[Start of Attachment]

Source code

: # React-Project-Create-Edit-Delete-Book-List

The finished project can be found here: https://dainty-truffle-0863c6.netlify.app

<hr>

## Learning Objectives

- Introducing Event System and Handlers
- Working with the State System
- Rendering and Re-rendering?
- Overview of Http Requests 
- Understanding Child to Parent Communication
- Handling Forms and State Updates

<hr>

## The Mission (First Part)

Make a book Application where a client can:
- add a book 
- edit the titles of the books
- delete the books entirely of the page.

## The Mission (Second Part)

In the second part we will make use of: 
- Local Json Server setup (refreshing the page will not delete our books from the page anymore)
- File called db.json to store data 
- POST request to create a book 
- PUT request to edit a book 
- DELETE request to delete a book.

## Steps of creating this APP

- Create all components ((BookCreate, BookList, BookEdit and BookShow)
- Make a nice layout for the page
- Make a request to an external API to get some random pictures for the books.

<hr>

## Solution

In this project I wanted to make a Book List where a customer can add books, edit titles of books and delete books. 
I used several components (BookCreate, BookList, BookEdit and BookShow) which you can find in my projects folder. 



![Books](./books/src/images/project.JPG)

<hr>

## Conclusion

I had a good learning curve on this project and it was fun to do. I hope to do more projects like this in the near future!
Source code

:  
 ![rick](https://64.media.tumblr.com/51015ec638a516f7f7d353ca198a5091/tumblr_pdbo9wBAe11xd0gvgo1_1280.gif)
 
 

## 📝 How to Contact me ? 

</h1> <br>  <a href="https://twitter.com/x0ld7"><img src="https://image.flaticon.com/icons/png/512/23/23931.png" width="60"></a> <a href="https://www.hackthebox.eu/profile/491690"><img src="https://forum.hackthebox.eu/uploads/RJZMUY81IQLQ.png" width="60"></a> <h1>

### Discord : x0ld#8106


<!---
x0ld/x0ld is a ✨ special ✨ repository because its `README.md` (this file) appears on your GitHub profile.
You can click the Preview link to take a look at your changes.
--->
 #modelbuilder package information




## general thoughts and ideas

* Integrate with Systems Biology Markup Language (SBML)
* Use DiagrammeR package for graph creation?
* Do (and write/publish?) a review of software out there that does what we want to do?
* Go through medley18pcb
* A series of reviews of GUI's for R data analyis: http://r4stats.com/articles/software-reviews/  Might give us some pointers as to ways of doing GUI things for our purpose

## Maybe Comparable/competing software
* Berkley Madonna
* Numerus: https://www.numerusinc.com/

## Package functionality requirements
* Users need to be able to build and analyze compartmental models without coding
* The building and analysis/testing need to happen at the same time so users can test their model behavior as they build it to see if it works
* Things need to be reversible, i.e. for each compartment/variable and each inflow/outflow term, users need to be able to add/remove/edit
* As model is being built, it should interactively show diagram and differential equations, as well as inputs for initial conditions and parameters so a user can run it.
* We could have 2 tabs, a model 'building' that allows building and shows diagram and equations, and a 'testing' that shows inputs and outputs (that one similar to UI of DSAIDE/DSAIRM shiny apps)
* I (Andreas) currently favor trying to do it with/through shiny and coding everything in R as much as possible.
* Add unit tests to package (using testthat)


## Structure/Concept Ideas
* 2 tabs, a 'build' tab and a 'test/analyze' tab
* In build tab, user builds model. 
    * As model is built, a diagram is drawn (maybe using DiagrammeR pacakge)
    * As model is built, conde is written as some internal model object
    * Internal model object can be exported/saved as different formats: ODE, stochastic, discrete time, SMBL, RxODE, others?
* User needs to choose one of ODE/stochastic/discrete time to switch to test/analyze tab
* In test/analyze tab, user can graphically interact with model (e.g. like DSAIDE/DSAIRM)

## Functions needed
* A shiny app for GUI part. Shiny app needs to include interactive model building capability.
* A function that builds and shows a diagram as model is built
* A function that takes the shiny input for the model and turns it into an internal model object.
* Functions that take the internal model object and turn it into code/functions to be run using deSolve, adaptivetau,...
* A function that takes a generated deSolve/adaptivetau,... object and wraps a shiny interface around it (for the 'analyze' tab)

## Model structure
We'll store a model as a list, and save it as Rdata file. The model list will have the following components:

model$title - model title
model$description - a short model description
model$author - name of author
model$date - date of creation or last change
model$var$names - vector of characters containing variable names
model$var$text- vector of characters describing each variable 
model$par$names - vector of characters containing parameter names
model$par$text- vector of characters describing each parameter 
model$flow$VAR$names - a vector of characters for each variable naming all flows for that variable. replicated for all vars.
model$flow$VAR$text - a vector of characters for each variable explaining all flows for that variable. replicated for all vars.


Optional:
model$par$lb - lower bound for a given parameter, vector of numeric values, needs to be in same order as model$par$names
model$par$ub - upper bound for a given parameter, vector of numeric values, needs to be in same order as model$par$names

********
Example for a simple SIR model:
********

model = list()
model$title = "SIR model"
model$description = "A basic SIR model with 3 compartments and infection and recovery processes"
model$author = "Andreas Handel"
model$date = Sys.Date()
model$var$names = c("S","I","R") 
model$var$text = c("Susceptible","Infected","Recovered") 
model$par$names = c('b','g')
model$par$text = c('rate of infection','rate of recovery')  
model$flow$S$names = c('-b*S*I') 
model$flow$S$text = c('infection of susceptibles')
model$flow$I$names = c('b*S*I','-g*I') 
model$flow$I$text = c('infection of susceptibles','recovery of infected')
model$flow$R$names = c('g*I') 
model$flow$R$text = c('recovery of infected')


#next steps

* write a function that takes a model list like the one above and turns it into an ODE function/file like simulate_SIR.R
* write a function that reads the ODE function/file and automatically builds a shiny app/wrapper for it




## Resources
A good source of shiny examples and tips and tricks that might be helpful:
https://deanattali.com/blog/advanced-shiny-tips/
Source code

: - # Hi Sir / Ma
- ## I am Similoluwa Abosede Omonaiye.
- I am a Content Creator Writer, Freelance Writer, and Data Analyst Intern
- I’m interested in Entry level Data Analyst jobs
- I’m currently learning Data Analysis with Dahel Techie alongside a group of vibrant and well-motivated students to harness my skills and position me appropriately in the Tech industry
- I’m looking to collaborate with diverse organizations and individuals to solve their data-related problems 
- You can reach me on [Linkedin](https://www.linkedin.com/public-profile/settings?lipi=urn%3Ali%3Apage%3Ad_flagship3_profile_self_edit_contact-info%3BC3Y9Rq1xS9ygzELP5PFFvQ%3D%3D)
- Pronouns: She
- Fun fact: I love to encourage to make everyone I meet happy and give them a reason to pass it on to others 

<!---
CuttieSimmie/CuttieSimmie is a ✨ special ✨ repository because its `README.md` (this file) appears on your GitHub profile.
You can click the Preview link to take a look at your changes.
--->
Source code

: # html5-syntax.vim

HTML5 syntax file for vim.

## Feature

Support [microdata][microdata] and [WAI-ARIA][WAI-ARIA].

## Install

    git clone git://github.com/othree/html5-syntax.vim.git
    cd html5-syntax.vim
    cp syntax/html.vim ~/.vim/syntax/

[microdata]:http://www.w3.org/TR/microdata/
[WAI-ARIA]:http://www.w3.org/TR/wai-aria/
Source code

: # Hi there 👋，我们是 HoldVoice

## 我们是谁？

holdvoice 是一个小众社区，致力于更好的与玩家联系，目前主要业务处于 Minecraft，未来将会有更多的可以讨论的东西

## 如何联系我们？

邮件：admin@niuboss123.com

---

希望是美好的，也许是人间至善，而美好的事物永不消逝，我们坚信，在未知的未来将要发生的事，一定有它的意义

[End of Attachment]

Every entry needs to be copied again, word for word.

Source code

: # React-Project-Create-Edit-Delete-Book-List

The finished project can be found here: https://dainty-truffle-0863c6.netlify.app

<hr>

## Learning Objectives

- Introducing Event System and Handlers
- Working with the State System
- Rendering and Re-rendering?
- Overview of Http Requests 
- Understanding Child to Parent Communication
- Handling Forms and State Updates

<hr>

## The Mission (First Part)

Make a book Application where a client can:
- add a book 
- edit the titles of the books
- delete the books entirely of the page.

## The Mission (Second Part)

In the second part we will make use of: 
- Local Json Server setup (refreshing the page will not delete our books from the page anymore)
- File called db.json to store data 
- POST request to create a book 
- PUT request to edit a book 
- DELETE request to delete a book.

## Steps of creating this APP

- Create all components ((BookCreate, BookList, BookEdit and BookShow)
- Make a nice layout for the page
- Make a request to an external API to get some random pictures for the books.

<hr>

## Solution

In this project I wanted to make a Book List where a customer can add books, edit titles of books and delete books. 
I used several components (BookCreate, BookList, BookEdit and BookShow) which you can find in my projects folder. 



![Books](./books/src/images/project.JPG)

<hr>

## Conclusion

I had a good learning curve on this project and it was fun to do. I hope to do more projects like this in the near future!
Source code

:  
 ![rick](https://64.media.tumblr.com/51015ec638a516f7f7d353ca198a5091/tumblr_pdbo9wBAe11xd0gvgo1_1280.gif)
 
 

## 📝 How to Contact me ? 

</h1> <br>  <a href="https://twitter.com/x0ld7"><img src="https://image.flaticon.com/icons/png/512/23/23931.png" width="60"></a> <a href="https://www.hackthebox.eu/profile/491690"><img src="https://forum.hackthebox.eu/uploads/RJZMUY81IQLQ.png" width="60"></a> <h1>

### Discord : x0ld#8106


<!---
x0ld/x0ld is a ✨ special ✨ repository because its `README.md` (this file) appears on your GitHub profile.
You can click the Preview link to take a look at your changes.
--->
 #modelbuilder package information




## general thoughts and ideas

* Integrate with Systems Biology Markup Language (SBML)
* Use DiagrammeR package for graph creation?
* Do (and write/publish?) a review of software out there that does what we want to do?
* Go through medley18pcb
* A series of reviews of GUI's for R data analyis: http://r4stats.com/articles/software-reviews/  Might give us some pointers as to ways of doing GUI things for our purpose

## Maybe Comparable/competing software
* Berkley Madonna
* Numerus: https://www.numerusinc.com/

## Package functionality requirements
* Users need to be able to build and analyze compartmental models without coding
* The building and analysis/testing need to happen at the same time so users can test their model behavior as they build it to see if it works
* Things need to be reversible, i.e. for each compartment/variable and each inflow/outflow term, users need to be able to add/remove/edit
* As model is being built, it should interactively show diagram and differential equations, as well as inputs for initial conditions and parameters so a user can run it.
* We could have 2 tabs, a model 'building' that allows building and shows diagram and equations, and a 'testing' that shows inputs and outputs (that one similar to UI of DSAIDE/DSAIRM shiny apps)
* I (Andreas) currently favor trying to do it with/through shiny and coding everything in R as much as possible.
* Add unit tests to package (using testthat)


## Structure/Concept Ideas
* 2 tabs, a 'build' tab and a 'test/analyze' tab
* In build tab, user builds model. 
    * As model is built, a diagram is drawn (maybe using DiagrammeR pacakge)
    * As model is built, conde is written as some internal model object
    * Internal model object can be exported/saved as different formats: ODE, stochastic, discrete time, SMBL, RxODE, others?
* User needs to choose one of ODE/stochastic/discrete time to switch to test/analyze tab
* In test/analyze tab, user can graphically interact with model (e.g. like DSAIDE/DSAIRM)

## Functions needed
* A shiny app for GUI part. Shiny app needs to include interactive model building capability.
* A function that builds and shows a diagram as model is built
* A function that takes the shiny input for the model and turns it into an internal model object.
* Functions that take the internal model object and turn it into code/functions to be run using deSolve, adaptivetau,...
* A function that takes a generated deSolve/adaptivetau,... object and wraps a shiny interface around it (for the 'analyze' tab)

## Model structure
We'll store a model as a list, and save it as Rdata file. The model list will have the following components:

model$title - model title
model$description - a short model description
model$author - name of author
model$date - date of creation or last change
model$var$names - vector of characters containing variable names
model$var$text- vector of characters describing each variable 
model$par$names - vector of characters containing parameter names
model$par$text- vector of characters describing each parameter 
model$flow$VAR$names - a vector of characters for each variable naming all flows for that variable. replicated for all vars.
model$flow$VAR$text - a vector of characters for each variable explaining all flows for that variable. replicated for all vars.


Optional:
model$par$lb - lower bound for a given parameter, vector of numeric values, needs to be in same order as model$par$names
model$par$ub - upper bound for a given parameter, vector of numeric values, needs to be in same order as model$par$names

********
Example for a simple SIR model:
********

model = list()
model$title = "SIR model"
model$description = "A basic SIR model with 3 compartments and infection and recovery processes"
model$author = "Andreas Handel"
model$date = Sys.Date()
model$var$names = c("S","I","R") 
model$var$text = c("Susceptible","Infected","Recovered") 
model$par$names = c('b','g')
model$par$text = c('rate of infection','rate of recovery')  
model$flow$S$names = c('-b*S*I') 
model$flow$S$text = c('infection of susceptibles')
model$flow$I$names = c('b*S*I','-g*I') 
model$flow$I$text = c('infection of susceptibles','recovery of infected')
model$flow$R$names = c('g*I') 
model$flow$R$text = c('recovery of infected')


#next steps

* write a function that takes a model list like the one above and turns it into an ODE function/file like simulate_SIR.R
* write a function that reads the ODE function/file and automatically builds a shiny app/wrapper for it




## Resources
A good source of shiny examples and tips and tricks that might be helpful:
https://deanattali.com/blog/advanced-shiny-tips/
Source code

: - # Hi Sir / Ma
- ## I am Similoluwa Abosede Omonaiye.
- I am a Content Creator Writer, Freelance Writer, and Data Analyst Intern
- I’m interested in Entry level Data Analyst jobs
- I’m currently learning Data Analysis with Dahel Techie alongside a group of vibrant and well-motivated students to harness my skills and position me appropriately in the Tech industry
- I’m looking to collaborate with diverse organizations and individuals to solve their data-related problems 
- You can reach me on [Linkedin](https://www.linkedin.com/public-profile/settings?lipi=urn%3Ali%3Apage%3Ad_flagship3_profile_self_edit_contact-info%3BC3Y9Rq1xS9ygzELP5PFFvQ%3D%3D)
- Pronouns: She
- Fun fact: I love to encourage to make everyone I meet happy and give them a reason to pass it on to others 

<!---
CuttieSimmie/CuttieSimmie is a ✨ special ✨ repository because its `README.md` (this file) appears on your GitHub profile.
You can click the Preview link to take a look at your changes.
--->
Source code

: # html5-syntax.vim

HTML5 syntax file for vim.

## Feature

Support [microdata][microdata] and [WAI-ARIA][WAI-ARIA].

## Install

    git clone git://github.com/othree/html5-syntax.vim.git
    cd html5-syntax.vim
    cp syntax/html.vim ~/.vim/syntax/

[microdata]:http://www.w3.org/TR/microdata/
[WAI-ARIA]:http://www.w3.org/TR/wai-aria/
Source code

: # Hi there 👋，我们是 HoldVoice

## 我们是谁？

holdvoice 是一个小众社区，致力于更好的与玩家联系，目前主要业务处于 Minecraft，未来将会有更多的可以讨论的东西

## 如何联系我们？

邮件：admin@niuboss123.com

---

希望是美好的，也许是人间至善，而美好的事物永不消逝，我们坚信，在未知的未来将要发生的事，一定有它的意义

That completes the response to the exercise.